In addition to writing and editing lots of stories each month for the Wisconsin Agriculturist, I also try to find time to read. No, I haven't read any best sellers or spy novels lately. What I spend most of my leisure time reading are articles in other publications about agriculture. No surprise here, a lot of what I read is about cows. Cows are big and cows still dominate Wisconsin agriculture despite high crop prices.
The other day an article on the front page of the Feb. 22 issue of the Cheese Reporter caught my eye. It was detailing a report recently released by the USDA's National Agricultural Statistics Service summarizing the total number of dairy farms in the U.S. The article broke down farm numbers by size and included what percentage of total milk production each farm size produced in 2012.

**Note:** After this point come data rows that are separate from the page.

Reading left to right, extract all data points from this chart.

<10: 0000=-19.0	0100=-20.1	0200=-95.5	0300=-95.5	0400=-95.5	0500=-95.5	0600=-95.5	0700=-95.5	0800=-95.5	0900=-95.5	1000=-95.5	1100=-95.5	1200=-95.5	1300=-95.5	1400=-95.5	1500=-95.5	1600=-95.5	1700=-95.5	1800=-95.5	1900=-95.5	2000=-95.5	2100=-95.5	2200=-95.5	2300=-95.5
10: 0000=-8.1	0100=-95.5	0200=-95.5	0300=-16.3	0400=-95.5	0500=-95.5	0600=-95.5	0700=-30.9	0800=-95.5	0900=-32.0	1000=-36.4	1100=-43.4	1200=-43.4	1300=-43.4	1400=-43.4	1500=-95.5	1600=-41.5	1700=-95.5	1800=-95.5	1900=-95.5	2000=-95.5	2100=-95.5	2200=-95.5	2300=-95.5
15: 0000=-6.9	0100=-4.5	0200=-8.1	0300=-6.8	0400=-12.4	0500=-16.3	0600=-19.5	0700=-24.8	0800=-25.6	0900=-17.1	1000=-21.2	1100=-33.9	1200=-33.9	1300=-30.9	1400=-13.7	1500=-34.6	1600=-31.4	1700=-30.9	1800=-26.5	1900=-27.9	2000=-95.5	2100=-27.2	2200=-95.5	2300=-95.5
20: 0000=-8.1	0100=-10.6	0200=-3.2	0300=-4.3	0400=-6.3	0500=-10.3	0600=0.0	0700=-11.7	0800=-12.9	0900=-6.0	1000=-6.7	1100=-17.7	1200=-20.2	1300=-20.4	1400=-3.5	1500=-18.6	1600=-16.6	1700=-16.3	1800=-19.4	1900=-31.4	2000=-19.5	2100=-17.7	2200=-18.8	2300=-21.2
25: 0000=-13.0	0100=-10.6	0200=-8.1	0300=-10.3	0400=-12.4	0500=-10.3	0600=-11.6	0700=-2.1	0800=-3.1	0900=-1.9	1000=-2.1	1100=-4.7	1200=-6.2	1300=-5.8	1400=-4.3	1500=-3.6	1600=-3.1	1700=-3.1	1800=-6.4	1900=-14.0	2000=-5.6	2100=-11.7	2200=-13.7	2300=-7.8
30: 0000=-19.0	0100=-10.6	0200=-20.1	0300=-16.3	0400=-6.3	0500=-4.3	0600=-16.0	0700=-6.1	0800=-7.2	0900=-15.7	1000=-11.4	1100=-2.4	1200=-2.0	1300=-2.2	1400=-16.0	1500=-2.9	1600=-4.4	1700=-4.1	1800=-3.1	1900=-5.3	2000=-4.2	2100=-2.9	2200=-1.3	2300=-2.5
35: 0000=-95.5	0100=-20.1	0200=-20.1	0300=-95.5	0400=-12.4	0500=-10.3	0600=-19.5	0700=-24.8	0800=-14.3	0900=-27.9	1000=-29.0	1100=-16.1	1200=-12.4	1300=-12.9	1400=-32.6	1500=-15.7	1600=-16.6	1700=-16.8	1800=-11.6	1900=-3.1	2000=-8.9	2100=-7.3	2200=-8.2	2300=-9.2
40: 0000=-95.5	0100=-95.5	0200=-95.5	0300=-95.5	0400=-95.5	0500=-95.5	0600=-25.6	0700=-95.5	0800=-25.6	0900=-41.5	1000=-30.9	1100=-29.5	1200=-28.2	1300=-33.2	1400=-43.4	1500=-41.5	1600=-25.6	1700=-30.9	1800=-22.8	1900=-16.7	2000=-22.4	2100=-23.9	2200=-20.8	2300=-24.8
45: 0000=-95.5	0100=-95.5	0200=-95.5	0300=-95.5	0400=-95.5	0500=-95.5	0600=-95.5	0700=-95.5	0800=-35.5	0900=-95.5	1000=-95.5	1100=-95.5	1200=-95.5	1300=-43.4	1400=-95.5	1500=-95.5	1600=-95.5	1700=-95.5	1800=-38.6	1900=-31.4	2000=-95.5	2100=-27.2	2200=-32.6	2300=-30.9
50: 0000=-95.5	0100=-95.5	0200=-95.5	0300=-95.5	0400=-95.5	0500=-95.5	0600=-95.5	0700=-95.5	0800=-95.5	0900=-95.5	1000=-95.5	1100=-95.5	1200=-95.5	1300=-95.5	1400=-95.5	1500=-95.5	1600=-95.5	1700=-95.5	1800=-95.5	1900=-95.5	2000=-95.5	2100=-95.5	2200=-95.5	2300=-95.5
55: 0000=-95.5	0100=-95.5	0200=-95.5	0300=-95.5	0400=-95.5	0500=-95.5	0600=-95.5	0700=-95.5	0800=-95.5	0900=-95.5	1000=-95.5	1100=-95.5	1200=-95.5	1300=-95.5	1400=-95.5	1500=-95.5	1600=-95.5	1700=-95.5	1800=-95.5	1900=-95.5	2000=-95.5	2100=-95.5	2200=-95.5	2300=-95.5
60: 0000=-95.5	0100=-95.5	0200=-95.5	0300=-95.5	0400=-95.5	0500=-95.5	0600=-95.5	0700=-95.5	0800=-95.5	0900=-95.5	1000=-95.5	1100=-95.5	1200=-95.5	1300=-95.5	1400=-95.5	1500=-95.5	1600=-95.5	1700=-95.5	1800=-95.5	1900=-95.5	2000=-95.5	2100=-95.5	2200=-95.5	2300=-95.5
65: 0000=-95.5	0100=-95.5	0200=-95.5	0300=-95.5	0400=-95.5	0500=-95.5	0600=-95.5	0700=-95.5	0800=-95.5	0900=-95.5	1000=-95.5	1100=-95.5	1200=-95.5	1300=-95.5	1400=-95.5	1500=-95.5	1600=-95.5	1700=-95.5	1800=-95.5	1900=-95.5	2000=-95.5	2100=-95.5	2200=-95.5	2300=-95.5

I always find articles about statistics interesting. I guess it falls in the category of inquiring minds want to know, or at least my inquiring mind wants to know! I read the article to see if there was anything that surprised me. There were a few things.
•I learned of the 58,000 dairy farms left in the United States at the end of 2012, guess how many have 2,000 cows or more? I thought there are all those big dairies in states like California, Idaho, Texas and Washington and quite a few that I could think of in Wisconsin. Maybe there's between 4,000 and 5,000 herds in the U.S. with 2,000 cows or more? Wrong! There are only 780 farms with 2,000 cows or more in the U.S., down from 800 in 2011. Wow, I guess we're always hearing about these big dairies all the time, there must be more than 780 of them in the entire country, but that's it.
•I learned these 780 big dairies produced 34.7% of total U.S. milk production last year, up from 34.6% in 2011. That's scary. Less than 1,000 large dairies account for more than one-third of all milk produced in this country!
•I also learned that there were 950 operations with 1,000 to 1,999 dairy cows last year, unchanged from 2011. These farms accounted for 15.9% of U.S. milk production in 2012, up from 15.7% in 2011.
•Combined, that means the 1,730 farms milking 1,000 cows or more account for 50.6% of milk produced last year. Of course that means there are 56,270 farms milking 999 cows or less who are producing 49.4% of the nation's milk supply.
I read these statistical stories every year and they always seem to amaze me. I don't know if I forget these numbers from one year to the next or if the numbers are just so shocking I find it hard to get my head around them. It makes me wonder how few dairy farms will there be in 10 years when most of the dairy farmers in my generation will be 65 years or older and will have retired?
Only time will tell, but I suspect the dairy landscape in this country will see more change in the next 10 years than we saw in the previous two decades combined.